Lyrebird
Jane Caro
Lyrebird
Jane Caro
Lyrebirds were mimics. They didn't create the sounds they made, only repeated what they had heard. Had the bird actually heard some poor woman begging for her life? Jessica looked around uneasily. The bush that had seemed so benign and beautiful only minutes before now seemed sinister.
Twenty years ago, ornithology student Jessica Weston filmed a lyrebird mimicking the dying screams of a woman in the Barrington Tops National Park. Terrified, she took her recordings to the Maitland police to report a murder. Despite support from newly minted detective, Megan Blaxland, no one was reported missing in the area and no body found, so Jessica's claims were mocked and dismissed.

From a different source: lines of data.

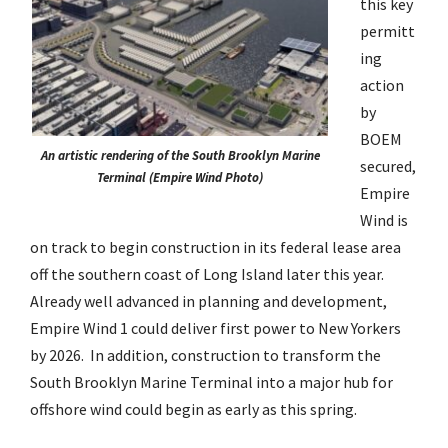
this key
permitt
ing
action
by
BOEM
An artistic rendering of the South Brooklyn Marine
secured,
Terminal (Empire Wind Photo)
Empire
Wind is
on track to begin construction in its federal lease area
off the southern coast of Long Island later this year.
Already well advanced in planning and development,
Empire Wind 1 could deliver first power to New Yorkers
by 2026. In addition, construction to transform the
South Brooklyn Marine Terminal into a major hub for
offshore wind could begin as early as this spring.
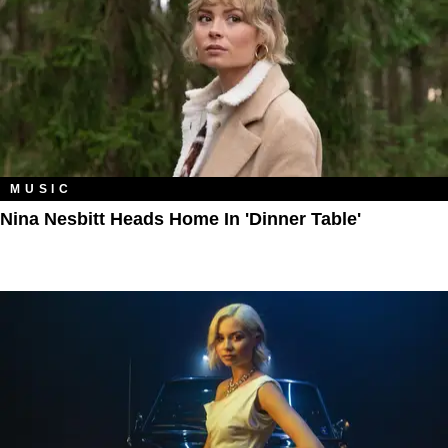
MUSIC
Nina Nesbitt Heads Home In 'Dinner Table'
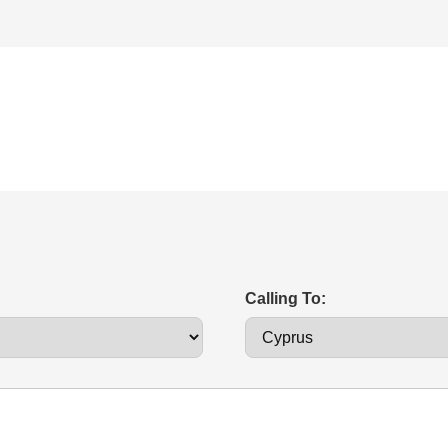
Calling To:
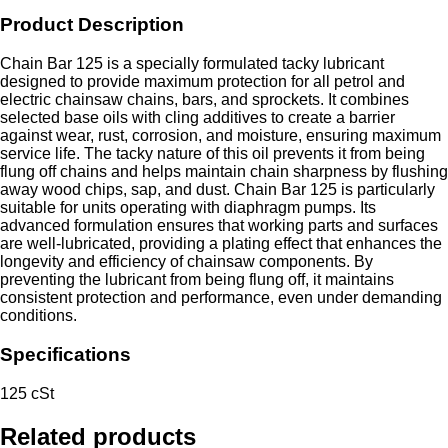
Product Description
Chain Bar 125 is a specially formulated tacky lubricant
designed to provide maximum protection for all petrol and
electric chainsaw chains, bars, and sprockets. It combines
selected base oils with cling additives to create a barrier
against wear, rust, corrosion, and moisture, ensuring maximum
service life. The tacky nature of this oil prevents it from being
flung off chains and helps maintain chain sharpness by flushing
away wood chips, sap, and dust. Chain Bar 125 is particularly
suitable for units operating with diaphragm pumps. Its
advanced formulation ensures that working parts and surfaces
are well-lubricated, providing a plating effect that enhances the
longevity and efficiency of chainsaw components. By
preventing the lubricant from being flung off, it maintains
consistent protection and performance, even under demanding
conditions.
Specifications
125 cSt
Related products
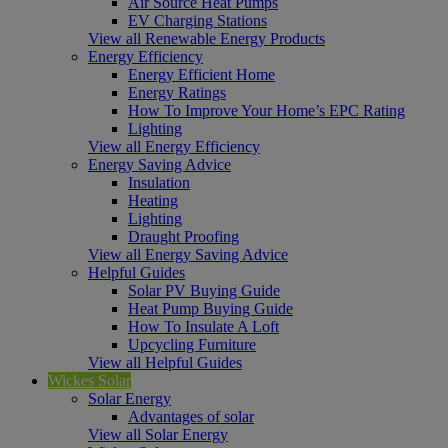
Air Source Heat Pumps
EV Charging Stations
View all Renewable Energy Products
Energy Efficiency
Energy Efficient Home
Energy Ratings
How To Improve Your Home’s EPC Rating
Lighting
View all Energy Efficiency
Energy Saving Advice
Insulation
Heating
Lighting
Draught Proofing
View all Energy Saving Advice
Helpful Guides
Solar PV Buying Guide
Heat Pump Buying Guide
How To Insulate A Loft
Upcycling Furniture
View all Helpful Guides
Wickes Solar
Solar Energy
Advantages of solar
View all Solar Energy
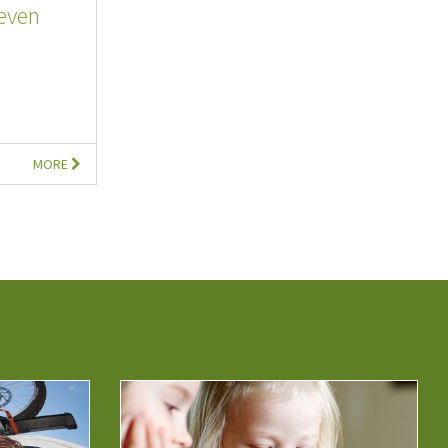
even
MORE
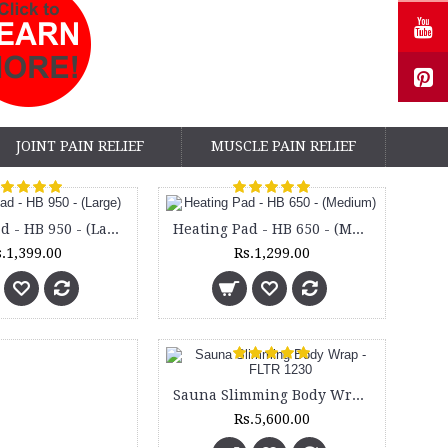
JOINT PAIN RELIEF
MUSCLE PAIN RELIEF
Heating Pad - HB 950 - (Large)
Heating Pad - HB 650 - (Medium)
.1,399.00
Rs.1,299.00
Sauna Slimming Body Wrap - FLTR 1230
Rs.5,600.00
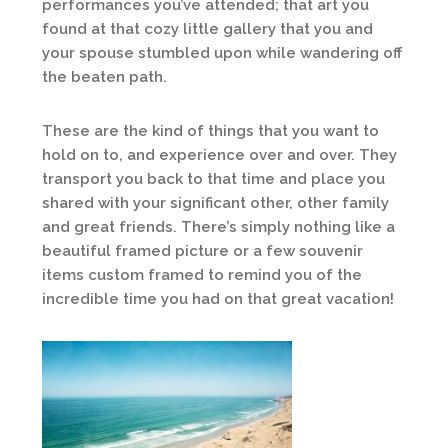
performances you’ve attended; that art you
found at that cozy little gallery that you and
your spouse stumbled upon while wandering off
the beaten path.
These are the kind of things that you want to
hold on to, and experience over and over. They
transport you back to that time and place you
shared with your significant other, other family
and great friends. There’s simply nothing like a
beautiful framed picture or a few souvenir
items custom framed to remind you of the
incredible time you had on that great vacation!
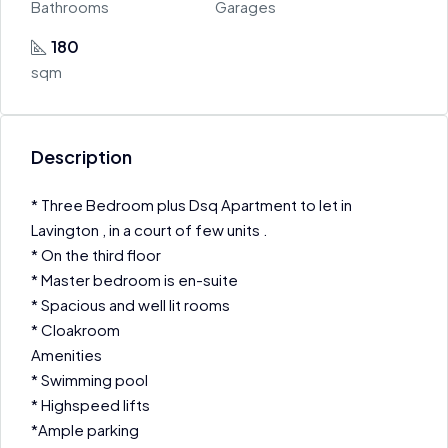
Bathrooms
Garages
180
sqm
Description
* Three Bedroom plus Dsq Apartment to let in
Lavington , in a court of few units .
* On the third floor
* Master bedroom is en-suite
* Spacious and well lit rooms
* Cloakroom
Amenities
* Swimming pool
* Highspeed lifts
*Ample parking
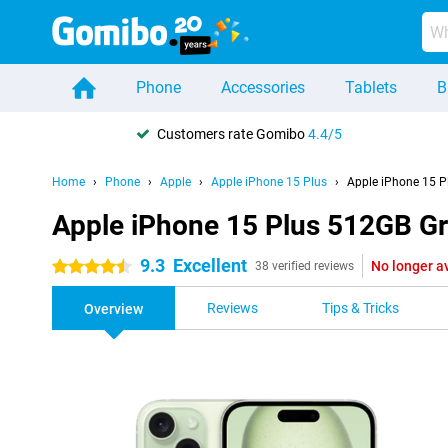
Phone
Accessories
Tablets
B
Customers rate Gomibo
4.4/5
Home
Phone
Apple
Apple iPhone 15 Plus
Apple iPhone 15 P
Apple iPhone 15 Plus 512GB G
9.3
Excellent
No longer a
4.5 stars
38 verified reviews
Reviews
Tips & Tricks
Overview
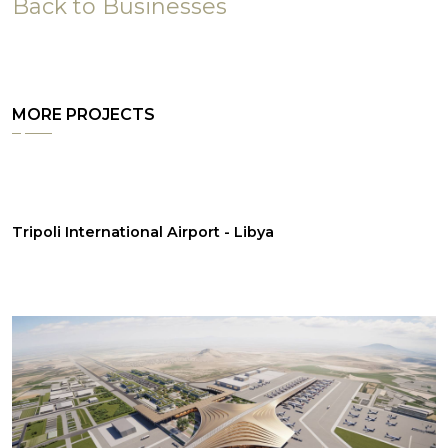
Back to Businesses
MORE PROJECTS
Tripoli International Airport - Libya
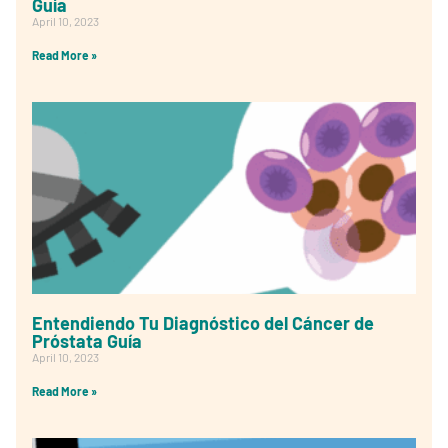
Guía
April 10, 2023
Read More »
Entendiendo Tu Diagnóstico del Cáncer de
Próstata Guía
April 10, 2023
Read More »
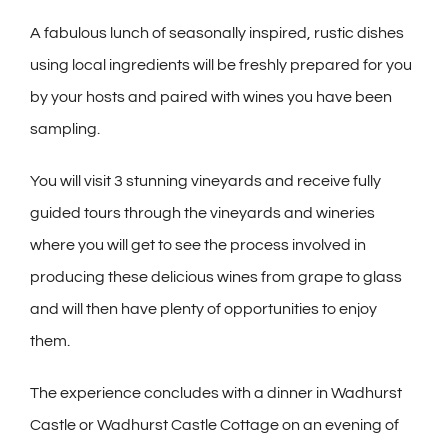
A fabulous lunch of seasonally inspired, rustic dishes
using local ingredients will be freshly prepared for you
by your hosts and paired with wines you have been
sampling.
You will visit 3 stunning vineyards and receive fully
guided tours through the vineyards and wineries
where you will get to see the process involved in
producing these delicious wines from grape to glass
and will then have plenty of opportunities to enjoy
them.
The experience concludes with a dinner in Wadhurst
Castle or Wadhurst Castle Cottage on an evening of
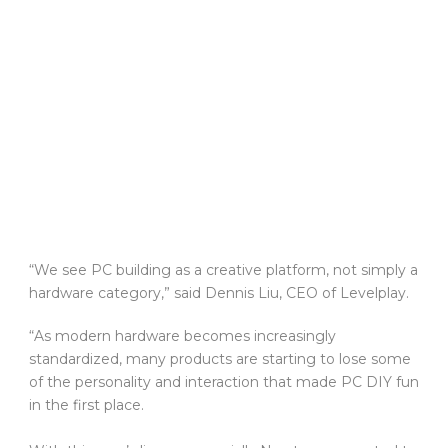
“We see PC building as a creative platform, not simply a
hardware category,” said Dennis Liu, CEO of Levelplay.
“As modern hardware becomes increasingly
standardized, many products are starting to lose some
of the personality and interaction that made PC DIY fun
in the first place.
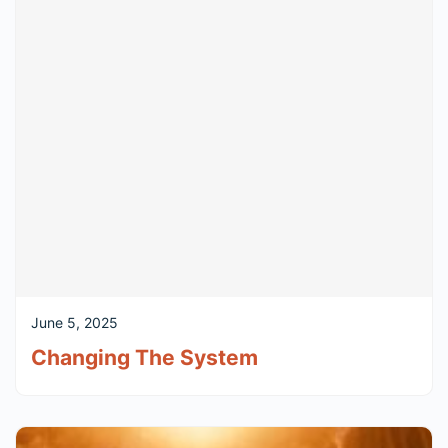
June 5, 2025
Changing The System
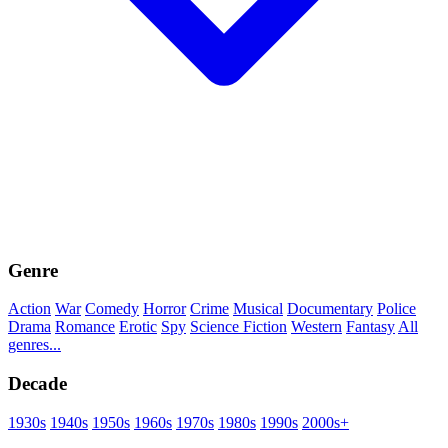
Genre
Action
War
Comedy
Horror
Crime
Musical
Documentary
Police
Drama
Romance
Erotic
Spy
Science Fiction
Western
Fantasy
All
genres...
Decade
1930s
1940s
1950s
1960s
1970s
1980s
1990s
2000s+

Twenty years later, a body is unearthed. Exactly where Jessica said it would be.
Megan Blaxland, now a retired senior sergeant, is persuaded to return and lead the cold case investigation. The first thing she does is contact Jessica Weston, now an Associate Professor at Newcastle University.
Jessica and Megan are appalled that the dead woman, whose last moments were heard by only a lyrebird and her killer, has been ignored and forgotten for so long. They both feel they have let the victim down, and are determined to find the killer, whatever it takes.
What they do not realise is it is not just their own lives that may be in danger.
As with her previous novel, The Mother, where she shines a light on the tragedy of domestic violence, Jane Caro once again expertly illuminates the injustices perpetrated against women, particularly those who are marginalised, within a gripping, suspenseful thriller.